Sabaha karşı doğuda tan yerinde ufuktan gökyüzüne yukarıya
doğru dikey olarak piramit şeklinde yükselen bir aydınlık
meydana gelir ki buna fecr-i kâzib denir. Araplar buna "zenebü's-sirhan"
yani kurt kuyruğu diye isim vermişlerdir. Bundan sonra yine
kısa bir süre karanlık başlar, bu karanlıktan sonra
Fecr-i Sâdık meydana gelir. Ufukta yatay olarak boydan boya
yayılıp dağılan aydınlığa fecr-i sâdık
veya ikinci fecr denilir. Hz. Peygamber (s.a.s.): "Sakın
ashabım sizi ne Bilâl'in ezanı ne de fecr-i müstatil
sahurunuzdan alıkoymasın. Fakat siz sahur hususunda ufuktaki
fecr-i müstatire itibar ediniz" buyurmuştur. Müstatil fecr-i
kâzib, müstatir fecr-i sâdıktır (Müslim, Sıyam, 40-44).
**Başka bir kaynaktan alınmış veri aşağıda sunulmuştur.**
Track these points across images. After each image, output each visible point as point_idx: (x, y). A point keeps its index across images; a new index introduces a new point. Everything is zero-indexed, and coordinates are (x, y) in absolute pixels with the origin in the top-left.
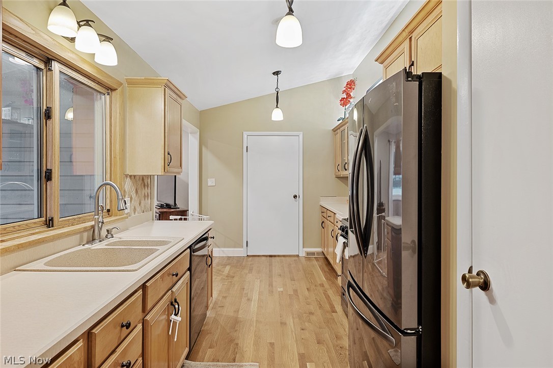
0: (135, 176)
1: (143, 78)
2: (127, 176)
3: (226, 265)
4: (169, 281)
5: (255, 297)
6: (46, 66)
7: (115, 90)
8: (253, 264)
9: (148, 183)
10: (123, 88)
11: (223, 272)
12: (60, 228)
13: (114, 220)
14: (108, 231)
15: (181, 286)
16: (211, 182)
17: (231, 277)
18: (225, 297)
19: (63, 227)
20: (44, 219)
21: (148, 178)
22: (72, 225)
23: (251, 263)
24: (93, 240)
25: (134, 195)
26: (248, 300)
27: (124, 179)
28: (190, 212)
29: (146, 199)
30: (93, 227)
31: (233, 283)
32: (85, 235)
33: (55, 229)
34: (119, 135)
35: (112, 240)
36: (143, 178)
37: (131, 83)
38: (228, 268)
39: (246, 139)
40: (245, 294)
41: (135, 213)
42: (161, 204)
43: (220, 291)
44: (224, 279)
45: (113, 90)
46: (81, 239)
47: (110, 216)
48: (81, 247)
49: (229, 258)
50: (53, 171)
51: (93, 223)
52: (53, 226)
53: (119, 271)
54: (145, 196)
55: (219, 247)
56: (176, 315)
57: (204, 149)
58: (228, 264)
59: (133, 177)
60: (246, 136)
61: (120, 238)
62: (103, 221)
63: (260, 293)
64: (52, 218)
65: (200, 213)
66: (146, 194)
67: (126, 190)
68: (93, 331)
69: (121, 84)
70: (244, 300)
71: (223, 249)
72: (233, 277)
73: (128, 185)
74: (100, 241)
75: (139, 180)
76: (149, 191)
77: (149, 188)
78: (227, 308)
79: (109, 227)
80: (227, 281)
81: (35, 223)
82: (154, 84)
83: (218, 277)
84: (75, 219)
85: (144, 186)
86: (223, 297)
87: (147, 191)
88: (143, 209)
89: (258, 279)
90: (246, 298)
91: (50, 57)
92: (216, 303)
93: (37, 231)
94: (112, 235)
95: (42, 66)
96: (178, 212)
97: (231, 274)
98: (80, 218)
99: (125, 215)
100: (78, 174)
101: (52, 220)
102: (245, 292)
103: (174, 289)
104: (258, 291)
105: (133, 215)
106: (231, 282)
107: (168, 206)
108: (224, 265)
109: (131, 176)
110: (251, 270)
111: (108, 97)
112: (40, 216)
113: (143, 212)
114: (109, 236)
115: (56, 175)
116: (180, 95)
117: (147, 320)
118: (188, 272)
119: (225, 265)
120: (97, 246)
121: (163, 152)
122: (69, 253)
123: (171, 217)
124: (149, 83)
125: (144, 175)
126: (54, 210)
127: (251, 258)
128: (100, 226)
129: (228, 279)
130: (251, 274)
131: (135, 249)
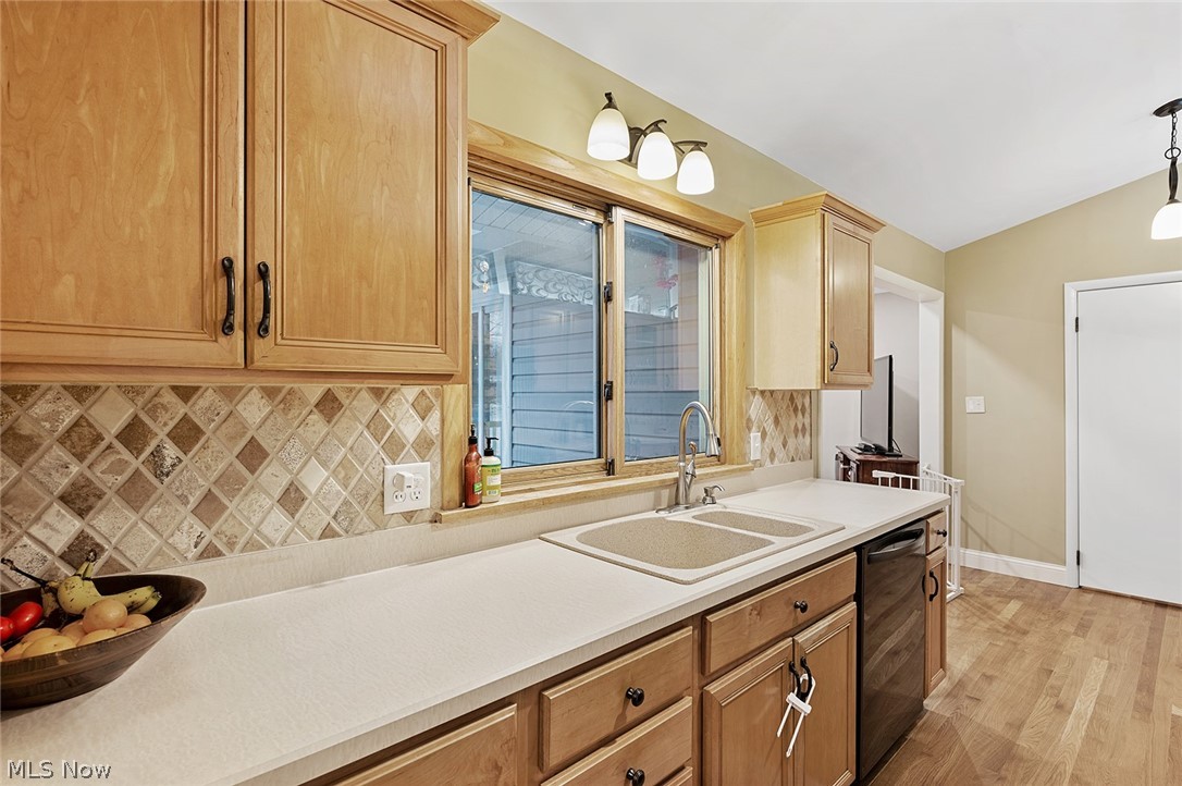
0: (772, 392)
1: (781, 204)
2: (754, 392)
3: (1012, 598)
4: (781, 619)
5: (1084, 705)
6: (605, 219)
7: (731, 236)
8: (1094, 614)
9: (803, 405)
10: (744, 230)
11: (999, 613)
12: (625, 478)
13: (723, 472)
14: (706, 491)
15: (826, 634)
16: (973, 404)
17: (1018, 631)
18: (989, 678)
19: (630, 477)
20: (602, 460)
21: (804, 396)
22: (647, 474)
23: (1089, 608)
24: (677, 504)
25: (770, 426)
26: (1059, 706)
27: (747, 396)
28: (922, 467)
29: (800, 435)
30: (676, 481)
31: (1019, 647)
32: (666, 494)
33: (617, 479)
34: (737, 318)
35: (709, 508)
36: (792, 395)
37: (761, 219)
38: (1013, 607)
39: (1074, 301)
40: (1052, 687)
41: (772, 461)
42: (866, 446)
43: (980, 659)
44: (998, 632)
45: (726, 238)
46: (658, 499)
47: (722, 464)
48: (653, 514)
49: (1023, 582)
50: (614, 384)
51: (676, 475)
52: (613, 474)
53: (661, 577)
54: (796, 430)
55: (994, 552)
56: (802, 697)
57: (955, 333)
58: (1017, 598)
59: (768, 394)
60: (1074, 294)
61: (725, 507)
62: (694, 472)
63: (1102, 701)
64: (613, 460)
65: (948, 471)
66: (800, 427)
67: (753, 417)
68: (546, 693)
69: (741, 224)
70: (1044, 703)
71: (1006, 558)
72: (1025, 633)
73: (757, 408)
74: (687, 508)
75: (782, 399)
76: (807, 421)
77: (807, 415)
78: (990, 709)
79: (709, 485)
80: (1006, 638)
81: (587, 466)
82: (801, 210)
83: (982, 623)
84: (652, 465)
85: (796, 410)
86: (984, 675)
87: (800, 420)
88: (792, 453)
89: (1103, 658)
90: (1054, 701)
91: (610, 202)
92: (960, 685)
93: (590, 478)
94: (713, 498)
95: (600, 220)
96: (897, 463)
97: (1020, 623)
98: (662, 463)
99: (750, 464)
100: (684, 389)
101: (612, 463)
102: (1052, 681)
103: (800, 638)
104: (1096, 693)
105: (768, 464)
106: (1015, 644)
107: (879, 450)
108: (1005, 596)
109: (763, 393)
110: (1083, 628)
111: (716, 252)
112: (599, 457)
113: (793, 460)
114: (709, 500)
115: (618, 391)
116: (868, 224)
117: (708, 692)
118: (853, 605)
119: (1008, 597)
120: (681, 516)
121: (819, 344)
122: (629, 522)
123: (876, 474)
124: (793, 210)
125: (796, 391)
126: (616, 447)
127: (1089, 597)
128: (688, 481)
129: (1009, 635)
130: (1079, 641)
131: (734, 533)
Fecr-i sâdıkla sabah namazı vakti girer, oruç
yasağı başlar. Oruç ikinci fecrin doğuşundan güneşin
batışına kadar devam eder. Sabah namazı da ikinci
fecrin doğuşundan başlar, güneşin doğuşuna
kadar süren zaman içinde kılınır. Yani fecr-i sâdık
demek güneşin doğuşu demek değildir. Fecr-i sâdık
ile güneşin doğuşu arasında yaklaşık olarak
bir saat kadar veya biraz fazla bir vakit bulunduğu söylenebilir.
Çünkü Cebrail, Peygamberimize birinci gün sabah namazını
fecr doğunca kıldırmış, ikinci gün ise ortalık
iyice aydınlandığı zaman kıldırmış
ve bu iki vakit arasındaki zaman "senin ve ümmetin için
vakittir, bu aynı zamanda senden önceki peygamberlerin de vakti idi"
demiştir (es-Serahsı, I, 141).

Fecr-i kâzib henüz gece vakti sayıldığından
bu zamanda yatsı kılınabilir, oruç tutacak olan yiyip
içebilir. Fecr-i sâdıktâ ise sabah vakti girmiş, gece
bitmiş, yatsı vakti ve sahur vakti geçmiş demektir.